When Nothing Else Works
If you've run through the commands above and things still aren't working, here's the nuclear option sequence:
# 1. Stop everything
openclaw gateway stop
# 2. Run full doctor with aggressive repair
openclaw doctor --fix --force
# 3. Check for duplicate installs
openclaw doctor --deep
# 4. Start fresh
openclaw gateway start --force
# 5. Verify
openclaw status --all
openclaw status --all and copy the entire output. This gives community helpers everything they need to diagnose your issue in one message instead of a back-and-forth.

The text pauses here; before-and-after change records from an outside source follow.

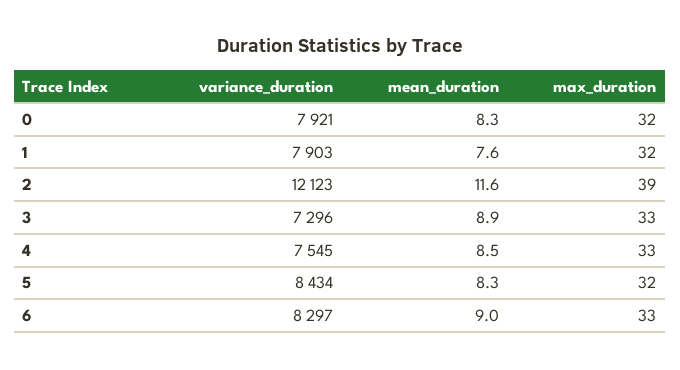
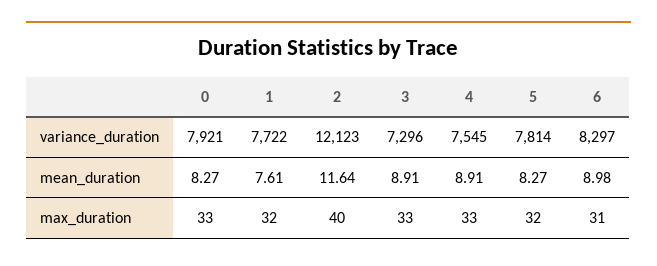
  {
    "variance_duration": {
      "0": 7921,
-     "1": 7903,
+     "1": 7722,
      "2": 12123,
      "3": 7296,
      "4": 7545,
-     "5": 8434,
+     "5": 7814,
      "6": 8297
    },
    "mean_duration": {
      "0": 8.27,
      "1": 7.61,
      "2": 11.64,
      "3": 8.91,
-     "4": 8.5,
+     "4": 8.91,
      "5": 8.27,
      "6": 8.98
    },
    "max_duration": {
-     "0": 32,
+     "0": 33,
      "1": 32,
-     "2": 39,
+     "2": 40,
      "3": 33,
      "4": 33,
      "5": 32,
-     "6": 33
+     "6": 31
    }
  }

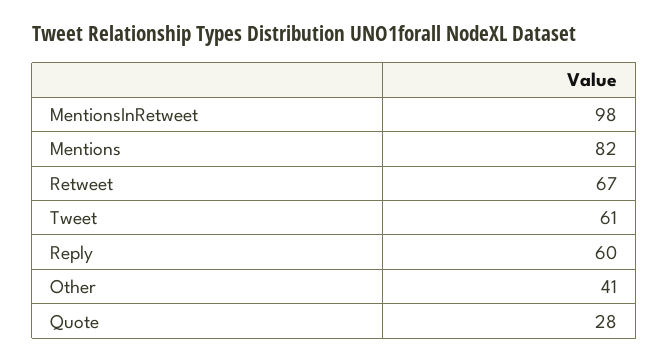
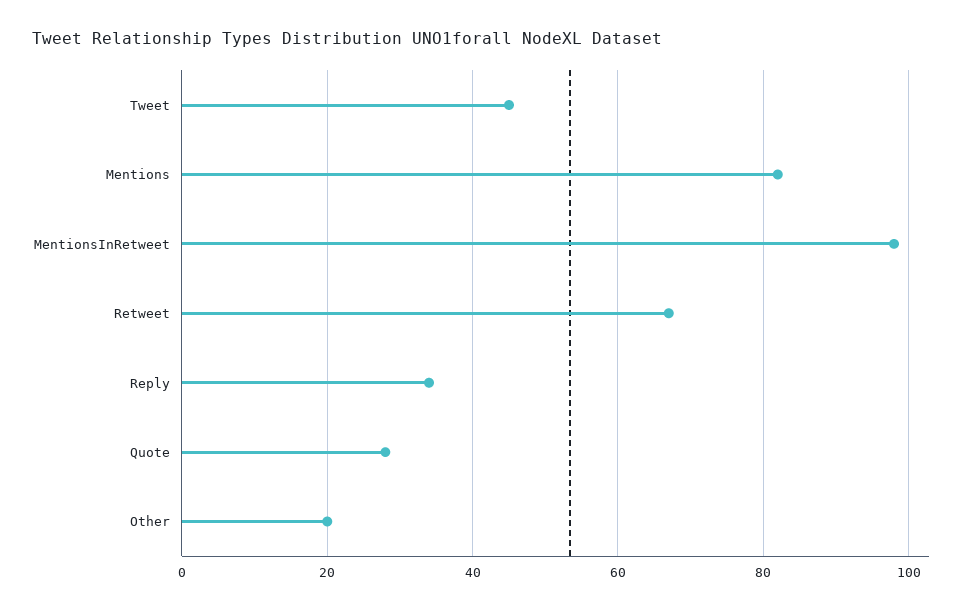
  {
    "MentionsInRetweet": 98,
    "Mentions": 82,
    "Retweet": 67,
-   "Tweet": 61,
+   "Tweet": 45,
-   "Reply": 60,
+   "Reply": 35,
-   "Other": 41,
+   "Other": 20,
    "Quote": 28
  }

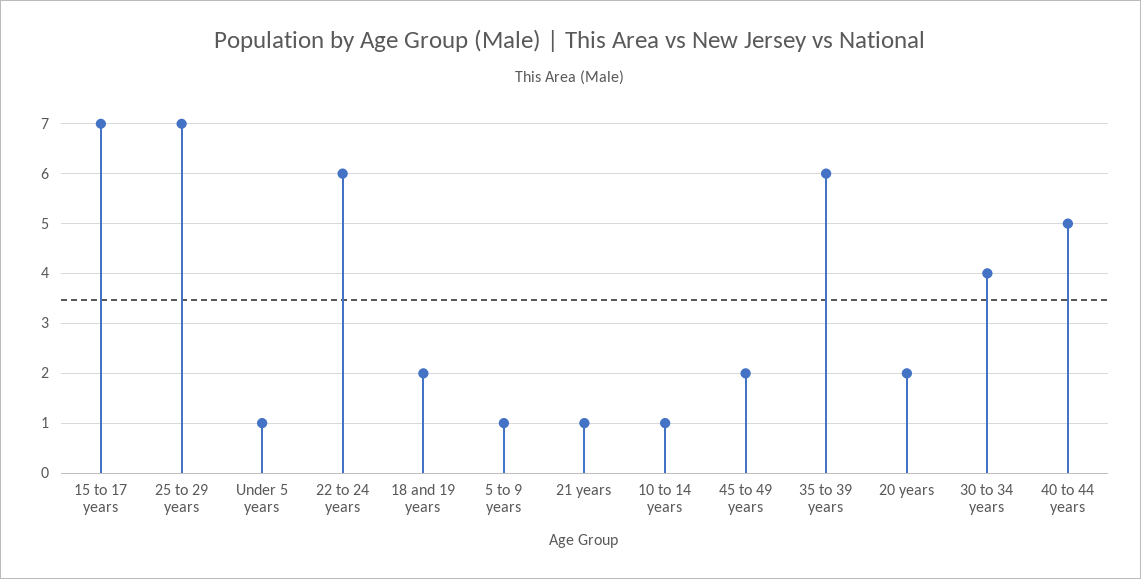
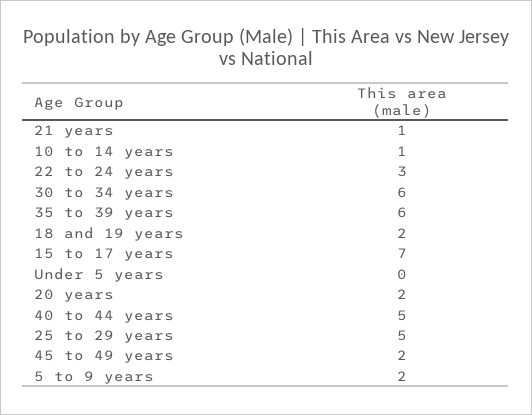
  {
    "15 to 17 years": 7,
-   "25 to 29 years": 7,
+   "25 to 29 years": 5,
-   "Under 5 years": 1,
+   "Under 5 years": 0,
-   "22 to 24 years": 6,
+   "22 to 24 years": 3,
    "18 and 19 years": 2,
-   "5 to 9 years": 1,
+   "5 to 9 years": 2,
    "21 years": 1,
    "10 to 14 years": 1,
    "45 to 49 years": 2,
    "35 to 39 years": 6,
    "20 years": 2,
-   "30 to 34 years": 4,
+   "30 to 34 years": 6,
    "40 to 44 years": 5
  }

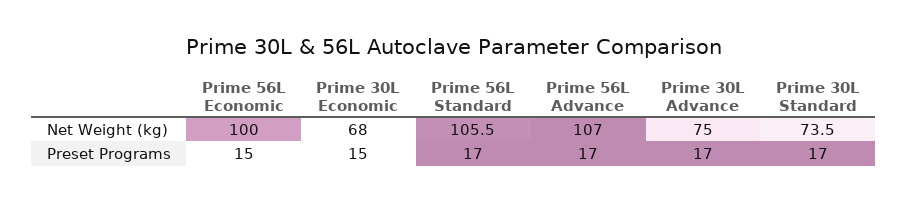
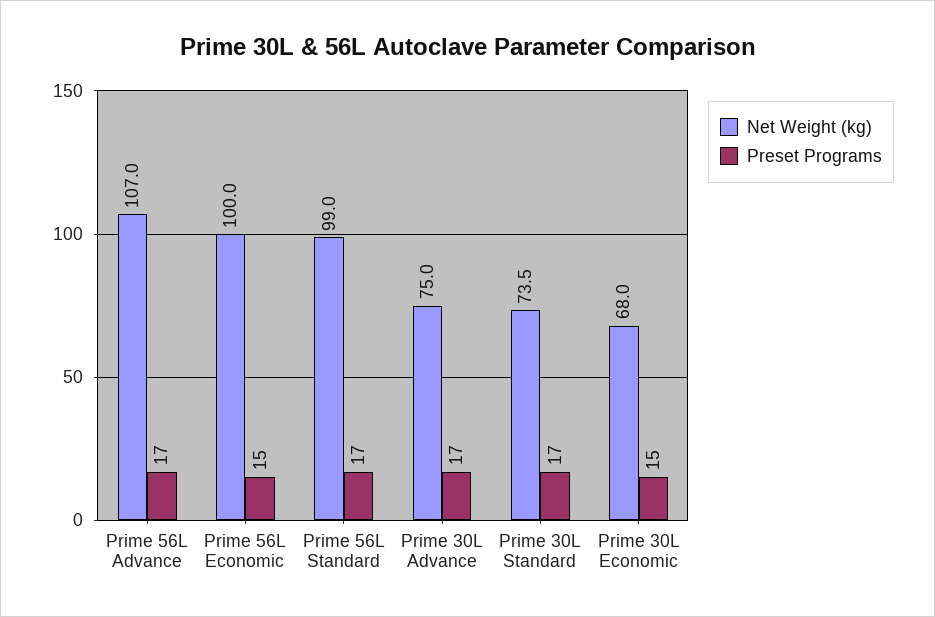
  {
    "Net Weight (kg)": {
      "Prime 56L Economic": 100,
      "Prime 30L Economic": 68,
-     "Prime 56L Standard": 105.5,
+     "Prime 56L Standard": 99,
      "Prime 56L Advance": 107,
      "Prime 30L Advance": 75,
      "Prime 30L Standard": 73.5
    },
    "Preset Programs": {
      "Prime 56L Economic": 15,
      "Prime 30L Economic": 15,
      "Prime 56L Standard": 17,
      "Prime 56L Advance": 17,
      "Prime 30L Advance": 17,
      "Prime 30L Standard": 17
    }
  }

If that doesn't fix it, grab the output of openclaw status --all and head to the OpenClaw Discord. The community is active and the devs actually read the support channel.
You can also check the official docs at docs.openclaw.ai and the source code at github.com/openclaw/openclaw.
This reference covers OpenClaw v2026.2.x. Commands may change in future versions. Run openclaw help or openclaw <command> --help for the most current syntax.